## [Stated exercise]
Convert the lines below into a JSON array of strings with one string per line, omitting any blank lines.

## [Data listing]
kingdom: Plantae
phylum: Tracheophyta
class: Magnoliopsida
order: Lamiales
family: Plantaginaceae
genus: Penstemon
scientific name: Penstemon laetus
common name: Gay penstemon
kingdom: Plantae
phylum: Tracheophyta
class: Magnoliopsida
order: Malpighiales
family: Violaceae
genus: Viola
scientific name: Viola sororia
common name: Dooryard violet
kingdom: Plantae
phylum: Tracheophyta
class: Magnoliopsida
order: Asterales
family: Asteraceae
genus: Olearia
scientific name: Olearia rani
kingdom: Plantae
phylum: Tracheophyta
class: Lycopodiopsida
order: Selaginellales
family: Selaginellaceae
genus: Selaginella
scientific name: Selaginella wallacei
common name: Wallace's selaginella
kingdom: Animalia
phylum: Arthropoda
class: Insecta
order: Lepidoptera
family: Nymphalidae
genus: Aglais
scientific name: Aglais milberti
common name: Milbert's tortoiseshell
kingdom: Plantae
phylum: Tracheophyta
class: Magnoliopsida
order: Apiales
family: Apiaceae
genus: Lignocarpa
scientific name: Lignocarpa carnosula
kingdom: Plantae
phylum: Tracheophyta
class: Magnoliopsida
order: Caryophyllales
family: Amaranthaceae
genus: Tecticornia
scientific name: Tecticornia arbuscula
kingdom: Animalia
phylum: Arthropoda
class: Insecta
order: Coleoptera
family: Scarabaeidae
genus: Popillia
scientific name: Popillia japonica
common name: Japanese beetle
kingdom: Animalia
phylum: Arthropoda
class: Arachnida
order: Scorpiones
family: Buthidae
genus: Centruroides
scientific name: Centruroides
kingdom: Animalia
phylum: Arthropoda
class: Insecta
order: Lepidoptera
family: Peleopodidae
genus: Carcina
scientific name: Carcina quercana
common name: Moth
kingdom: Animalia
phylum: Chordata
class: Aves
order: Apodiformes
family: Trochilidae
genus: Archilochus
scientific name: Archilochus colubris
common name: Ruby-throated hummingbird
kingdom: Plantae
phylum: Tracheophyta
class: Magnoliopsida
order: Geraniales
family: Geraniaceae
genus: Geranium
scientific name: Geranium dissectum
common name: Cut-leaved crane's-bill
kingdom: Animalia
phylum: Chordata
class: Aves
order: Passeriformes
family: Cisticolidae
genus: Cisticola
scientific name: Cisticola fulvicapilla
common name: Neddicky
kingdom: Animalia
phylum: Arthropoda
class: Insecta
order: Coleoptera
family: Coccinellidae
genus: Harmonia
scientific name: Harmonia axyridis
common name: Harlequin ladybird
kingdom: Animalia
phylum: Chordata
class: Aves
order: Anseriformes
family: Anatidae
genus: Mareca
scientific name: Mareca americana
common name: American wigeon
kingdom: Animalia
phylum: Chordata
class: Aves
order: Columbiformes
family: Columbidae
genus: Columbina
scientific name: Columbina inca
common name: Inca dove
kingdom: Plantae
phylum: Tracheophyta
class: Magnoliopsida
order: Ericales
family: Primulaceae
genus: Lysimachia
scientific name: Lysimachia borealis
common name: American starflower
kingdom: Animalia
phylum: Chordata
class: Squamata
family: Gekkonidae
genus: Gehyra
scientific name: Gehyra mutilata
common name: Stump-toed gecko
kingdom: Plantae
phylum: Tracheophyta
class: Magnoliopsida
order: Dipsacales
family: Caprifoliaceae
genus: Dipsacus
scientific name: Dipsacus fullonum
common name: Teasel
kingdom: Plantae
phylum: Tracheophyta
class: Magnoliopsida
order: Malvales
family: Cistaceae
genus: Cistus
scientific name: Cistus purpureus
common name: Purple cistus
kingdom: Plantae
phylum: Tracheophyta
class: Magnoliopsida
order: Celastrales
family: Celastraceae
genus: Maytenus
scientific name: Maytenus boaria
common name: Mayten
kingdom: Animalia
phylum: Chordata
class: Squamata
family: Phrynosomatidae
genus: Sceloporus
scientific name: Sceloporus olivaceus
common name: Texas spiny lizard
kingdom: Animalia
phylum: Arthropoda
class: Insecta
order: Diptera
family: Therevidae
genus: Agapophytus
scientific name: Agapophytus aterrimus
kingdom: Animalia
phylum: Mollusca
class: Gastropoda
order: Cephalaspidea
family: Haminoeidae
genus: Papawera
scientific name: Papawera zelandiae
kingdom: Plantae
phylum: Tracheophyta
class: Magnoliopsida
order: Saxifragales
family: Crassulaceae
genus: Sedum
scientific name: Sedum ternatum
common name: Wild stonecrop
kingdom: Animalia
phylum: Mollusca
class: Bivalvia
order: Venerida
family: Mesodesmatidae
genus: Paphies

## [Task result]
[
  "kingdom: Plantae",
  "phylum: Tracheophyta",
  "class: Magnoliopsida",
  "order: Lamiales",
  "family: Plantaginaceae",
  "genus: Penstemon",
  "scientific name: Penstemon laetus",
  "common name: Gay penstemon",
  "kingdom: Plantae",
  "phylum: Tracheophyta",
  "class: Magnoliopsida",
  "order: Malpighiales",
  "family: Violaceae",
  "genus: Viola",
  "scientific name: Viola sororia",
  "common name: Dooryard violet",
  "kingdom: Plantae",
  "phylum: Tracheophyta",
  "class: Magnoliopsida",
  "order: Asterales",
  "family: Asteraceae",
  "genus: Olearia",
  "scientific name: Olearia rani",
  "kingdom: Plantae",
  "phylum: Tracheophyta",
  "class: Lycopodiopsida",
  "order: Selaginellales",
  "family: Selaginellaceae",
  "genus: Selaginella",
  "scientific name: Selaginella wallacei",
  "common name: Wallace's selaginella",
  "kingdom: Animalia",
  "phylum: Arthropoda",
  "class: Insecta",
  "order: Lepidoptera",
  "family: Nymphalidae",
  "genus: Aglais",
  "scientific name: Aglais milberti",
  "common name: Milbert's tortoiseshell",
  "kingdom: Plantae",
  "phylum: Tracheophyta",
  "class: Magnoliopsida",
  "order: Apiales",
  "family: Apiaceae",
  "genus: Lignocarpa",
  "scientific name: Lignocarpa carnosula",
  "kingdom: Plantae",
  "phylum: Tracheophyta",
  "class: Magnoliopsida",
  "order: Caryophyllales",
  "family: Amaranthaceae",
  "genus: Tecticornia",
  "scientific name: Tecticornia arbuscula",
  "kingdom: Animalia",
  "phylum: Arthropoda",
  "class: Insecta",
  "order: Coleoptera",
  "family: Scarabaeidae",
  "genus: Popillia",
  "scientific name: Popillia japonica",
  "common name: Japanese beetle",
  "kingdom: Animalia",
  "phylum: Arthropoda",
  "class: Arachnida",
  "order: Scorpiones",
  "family: Buthidae",
  "genus: Centruroides",
  "scientific name: Centruroides",
  "kingdom: Animalia",
  "phylum: Arthropoda",
  "class: Insecta",
  "order: Lepidoptera",
  "family: Peleopodidae",
  "genus: Carcina",
  "scientific name: Carcina quercana",
  "common name: Moth",
  "kingdom: Animalia",
  "phylum: Chordata",
  "class: Aves",
  "order: Apodiformes",
  "family: Trochilidae",
  "genus: Archilochus",
  "scientific name: Archilochus colubris",
  "common name: Ruby-throated hummingbird",
  "kingdom: Plantae",
  "phylum: Tracheophyta",
  "class: Magnoliopsida",
  "order: Geraniales",
  "family: Geraniaceae",
  "genus: Geranium",
  "scientific name: Geranium dissectum",
  "common name: Cut-leaved crane's-bill",
  "kingdom: Animalia",
  "phylum: Chordata",
  "class: Aves",
  "order: Passeriformes",
  "family: Cisticolidae",
  "genus: Cisticola",
  "scientific name: Cisticola fulvicapilla",
  "common name: Neddicky",
  "kingdom: Animalia",
  "phylum: Arthropoda",
  "class: Insecta",
  "order: Coleoptera",
  "family: Coccinellidae",
  "genus: Harmonia",
  "scientific name: Harmonia axyridis",
  "common name: Harlequin ladybird",
  "kingdom: Animalia",
  "phylum: Chordata",
  "class: Aves",
  "order: Anseriformes",
  "family: Anatidae",
  "genus: Mareca",
  "scientific name: Mareca americana",
  "common name: American wigeon",
  "kingdom: Animalia",
  "phylum: Chordata",
  "class: Aves",
  "order: Columbiformes",
  "family: Columbidae",
  "genus: Columbina",
  "scientific name: Columbina inca",
  "common name: Inca dove",
  "kingdom: Plantae",
  "phylum: Tracheophyta",
  "class: Magnoliopsida",
  "order: Ericales",
  "family: Primulaceae",
  "genus: Lysimachia",
  "scientific name: Lysimachia borealis",
  "common name: American starflower",
  "kingdom: Animalia",
  "phylum: Chordata",
  "class: Squamata",
  "family: Gekkonidae",
  "genus: Gehyra",
  "scientific name: Gehyra mutilata",
  "common name: Stump-toed gecko",
  "kingdom: Plantae",
  "phylum: Tracheophyta",
  "class: Magnoliopsida",
  "order: Dipsacales",
  "family: Caprifoliaceae",
  "genus: Dipsacus",
  "scientific name: Dipsacus fullonum",
  "common name: Teasel",
  "kingdom: Plantae",
  "phylum: Tracheophyta",
  "class: Magnoliopsida",
  "order: Malvales",
  "family: Cistaceae",
  "genus: Cistus",
  "scientific name: Cistus purpureus",
  "common name: Purple cistus",
  "kingdom: Plantae",
  "phylum: Tracheophyta",
  "class: Magnoliopsida",
  "order: Celastrales",
  "family: Celastraceae",
  "genus: Maytenus",
  "scientific name: Maytenus boaria",
  "common name: Mayten",
  "kingdom: Animalia",
  "phylum: Chordata",
  "class: Squamata",
  "family: Phrynosomatidae",
  "genus: Sceloporus",
  "scientific name: Sceloporus olivaceus",
  "common name: Texas spiny lizard",
  "kingdom: Animalia",
  "phylum: Arthropoda",
  "class: Insecta",
  "order: Diptera",
  "family: Therevidae",
  "genus: Agapophytus",
  "scientific name: Agapophytus aterrimus",
  "kingdom: Animalia",
  "phylum: Mollusca",
  "class: Gastropoda",
  "order: Cephalaspidea",
  "family: Haminoeidae",
  "genus: Papawera",
  "scientific name: Papawera zelandiae",
  "kingdom: Plantae",
  "phylum: Tracheophyta",
  "class: Magnoliopsida",
  "order: Saxifragales",
  "family: Crassulaceae",
  "genus: Sedum",
  "scientific name: Sedum ternatum",
  "common name: Wild stonecrop",
  "kingdom: Animalia",
  "phylum: Mollusca",
  "class: Bivalvia",
  "order: Venerida",
  "family: Mesodesmatidae",
  "genus: Paphies"
]